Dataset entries
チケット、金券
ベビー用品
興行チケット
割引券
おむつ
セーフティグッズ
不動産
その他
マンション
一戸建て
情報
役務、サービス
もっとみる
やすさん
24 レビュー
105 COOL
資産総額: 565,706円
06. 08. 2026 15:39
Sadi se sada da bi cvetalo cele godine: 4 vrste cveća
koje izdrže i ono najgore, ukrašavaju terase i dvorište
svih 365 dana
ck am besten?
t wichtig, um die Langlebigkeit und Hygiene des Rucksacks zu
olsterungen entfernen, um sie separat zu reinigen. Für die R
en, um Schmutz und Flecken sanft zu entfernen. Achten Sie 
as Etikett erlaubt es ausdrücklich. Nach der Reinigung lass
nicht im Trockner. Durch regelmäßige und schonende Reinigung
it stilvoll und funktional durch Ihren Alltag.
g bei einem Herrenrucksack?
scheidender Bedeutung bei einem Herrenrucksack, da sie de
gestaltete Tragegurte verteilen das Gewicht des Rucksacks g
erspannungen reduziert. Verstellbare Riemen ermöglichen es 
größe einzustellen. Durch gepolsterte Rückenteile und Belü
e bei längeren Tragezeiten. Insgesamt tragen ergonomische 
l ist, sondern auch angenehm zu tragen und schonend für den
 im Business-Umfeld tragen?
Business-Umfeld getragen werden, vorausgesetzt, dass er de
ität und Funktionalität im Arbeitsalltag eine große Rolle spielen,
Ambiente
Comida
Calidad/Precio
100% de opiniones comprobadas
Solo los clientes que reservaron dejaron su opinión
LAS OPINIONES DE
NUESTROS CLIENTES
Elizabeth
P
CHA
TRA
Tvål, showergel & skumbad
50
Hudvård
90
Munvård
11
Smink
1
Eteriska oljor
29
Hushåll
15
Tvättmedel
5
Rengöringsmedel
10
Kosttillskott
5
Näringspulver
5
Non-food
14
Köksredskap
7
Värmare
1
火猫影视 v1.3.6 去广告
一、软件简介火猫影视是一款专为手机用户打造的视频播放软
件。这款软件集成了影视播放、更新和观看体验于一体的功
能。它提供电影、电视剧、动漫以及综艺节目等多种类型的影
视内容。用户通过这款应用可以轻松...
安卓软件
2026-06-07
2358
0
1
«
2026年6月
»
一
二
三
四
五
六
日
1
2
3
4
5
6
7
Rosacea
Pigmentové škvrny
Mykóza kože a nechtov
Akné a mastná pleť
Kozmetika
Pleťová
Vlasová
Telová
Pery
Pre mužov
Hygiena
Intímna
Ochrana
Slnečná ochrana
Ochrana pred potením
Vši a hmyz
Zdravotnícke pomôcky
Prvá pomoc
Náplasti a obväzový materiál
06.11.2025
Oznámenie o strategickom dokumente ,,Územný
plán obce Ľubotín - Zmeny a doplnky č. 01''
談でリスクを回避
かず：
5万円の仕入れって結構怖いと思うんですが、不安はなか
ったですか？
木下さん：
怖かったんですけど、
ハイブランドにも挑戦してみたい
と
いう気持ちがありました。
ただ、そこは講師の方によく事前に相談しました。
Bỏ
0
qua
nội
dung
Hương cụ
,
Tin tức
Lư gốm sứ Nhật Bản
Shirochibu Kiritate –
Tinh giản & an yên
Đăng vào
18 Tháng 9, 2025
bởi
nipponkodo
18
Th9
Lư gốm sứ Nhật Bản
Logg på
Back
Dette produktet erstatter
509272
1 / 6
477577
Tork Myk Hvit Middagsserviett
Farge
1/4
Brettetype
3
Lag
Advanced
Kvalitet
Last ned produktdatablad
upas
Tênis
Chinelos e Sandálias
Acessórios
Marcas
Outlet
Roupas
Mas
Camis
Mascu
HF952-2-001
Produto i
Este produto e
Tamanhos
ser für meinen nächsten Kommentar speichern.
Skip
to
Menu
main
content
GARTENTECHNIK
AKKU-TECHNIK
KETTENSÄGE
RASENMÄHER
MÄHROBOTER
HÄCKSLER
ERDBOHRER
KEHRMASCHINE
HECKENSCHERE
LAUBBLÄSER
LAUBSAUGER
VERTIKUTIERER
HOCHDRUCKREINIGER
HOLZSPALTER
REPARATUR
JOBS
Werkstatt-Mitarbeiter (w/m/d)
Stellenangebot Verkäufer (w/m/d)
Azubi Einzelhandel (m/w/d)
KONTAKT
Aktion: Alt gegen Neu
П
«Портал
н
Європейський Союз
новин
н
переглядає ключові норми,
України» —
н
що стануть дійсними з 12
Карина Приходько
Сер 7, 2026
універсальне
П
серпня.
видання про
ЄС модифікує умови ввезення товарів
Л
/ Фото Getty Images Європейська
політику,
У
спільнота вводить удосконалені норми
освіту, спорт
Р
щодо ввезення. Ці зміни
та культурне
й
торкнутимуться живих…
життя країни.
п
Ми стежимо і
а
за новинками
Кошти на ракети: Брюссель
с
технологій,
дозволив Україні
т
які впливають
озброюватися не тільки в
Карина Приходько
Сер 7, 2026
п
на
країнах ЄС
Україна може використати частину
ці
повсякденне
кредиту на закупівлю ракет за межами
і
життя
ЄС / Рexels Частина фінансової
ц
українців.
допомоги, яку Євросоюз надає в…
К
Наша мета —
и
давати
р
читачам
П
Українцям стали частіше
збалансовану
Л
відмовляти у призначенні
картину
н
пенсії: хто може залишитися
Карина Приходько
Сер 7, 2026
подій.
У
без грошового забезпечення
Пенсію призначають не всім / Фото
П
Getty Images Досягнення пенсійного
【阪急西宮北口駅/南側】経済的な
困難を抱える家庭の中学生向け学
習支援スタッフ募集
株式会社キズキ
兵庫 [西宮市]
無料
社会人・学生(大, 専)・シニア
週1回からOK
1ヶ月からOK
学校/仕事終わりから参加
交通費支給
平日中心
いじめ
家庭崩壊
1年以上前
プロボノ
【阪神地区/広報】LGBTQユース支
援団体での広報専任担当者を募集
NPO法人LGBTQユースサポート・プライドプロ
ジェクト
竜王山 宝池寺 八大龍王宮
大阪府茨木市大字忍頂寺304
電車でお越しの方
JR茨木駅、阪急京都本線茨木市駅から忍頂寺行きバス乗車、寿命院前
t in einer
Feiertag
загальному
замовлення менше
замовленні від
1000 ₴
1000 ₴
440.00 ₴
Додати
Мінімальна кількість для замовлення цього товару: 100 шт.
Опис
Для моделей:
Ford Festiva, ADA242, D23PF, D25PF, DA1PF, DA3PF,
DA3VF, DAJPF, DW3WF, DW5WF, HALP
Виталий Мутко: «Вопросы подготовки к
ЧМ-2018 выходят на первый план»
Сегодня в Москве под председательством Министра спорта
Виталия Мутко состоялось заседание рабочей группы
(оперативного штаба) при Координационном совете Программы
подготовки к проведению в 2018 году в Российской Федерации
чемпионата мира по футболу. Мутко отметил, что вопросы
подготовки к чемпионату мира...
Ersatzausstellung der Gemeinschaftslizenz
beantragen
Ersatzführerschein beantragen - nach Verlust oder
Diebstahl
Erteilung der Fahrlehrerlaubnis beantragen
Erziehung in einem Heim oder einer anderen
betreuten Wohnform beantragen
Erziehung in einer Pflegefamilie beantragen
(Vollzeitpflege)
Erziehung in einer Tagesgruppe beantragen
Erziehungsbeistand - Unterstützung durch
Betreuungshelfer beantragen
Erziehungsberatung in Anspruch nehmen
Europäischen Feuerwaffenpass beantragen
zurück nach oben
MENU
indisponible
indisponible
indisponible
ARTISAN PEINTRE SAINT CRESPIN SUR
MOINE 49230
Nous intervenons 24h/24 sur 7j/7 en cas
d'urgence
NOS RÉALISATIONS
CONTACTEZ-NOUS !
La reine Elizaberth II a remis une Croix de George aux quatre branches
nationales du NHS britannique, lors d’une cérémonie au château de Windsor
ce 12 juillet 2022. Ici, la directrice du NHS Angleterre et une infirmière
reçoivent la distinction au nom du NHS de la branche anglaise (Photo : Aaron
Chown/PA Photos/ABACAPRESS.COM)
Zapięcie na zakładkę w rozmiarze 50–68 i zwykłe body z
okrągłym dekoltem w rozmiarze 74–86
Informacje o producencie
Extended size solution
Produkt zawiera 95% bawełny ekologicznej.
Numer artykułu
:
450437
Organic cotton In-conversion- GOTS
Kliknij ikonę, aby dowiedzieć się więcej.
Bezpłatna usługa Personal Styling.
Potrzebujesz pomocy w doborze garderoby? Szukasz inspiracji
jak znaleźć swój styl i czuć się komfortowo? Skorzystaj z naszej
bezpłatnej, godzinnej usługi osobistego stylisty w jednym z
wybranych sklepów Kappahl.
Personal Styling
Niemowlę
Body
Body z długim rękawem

§ **Task statement**
Every line of the data above that contains the word "ввезення" should be counted; please give the total alone.

§ **Task solution**
2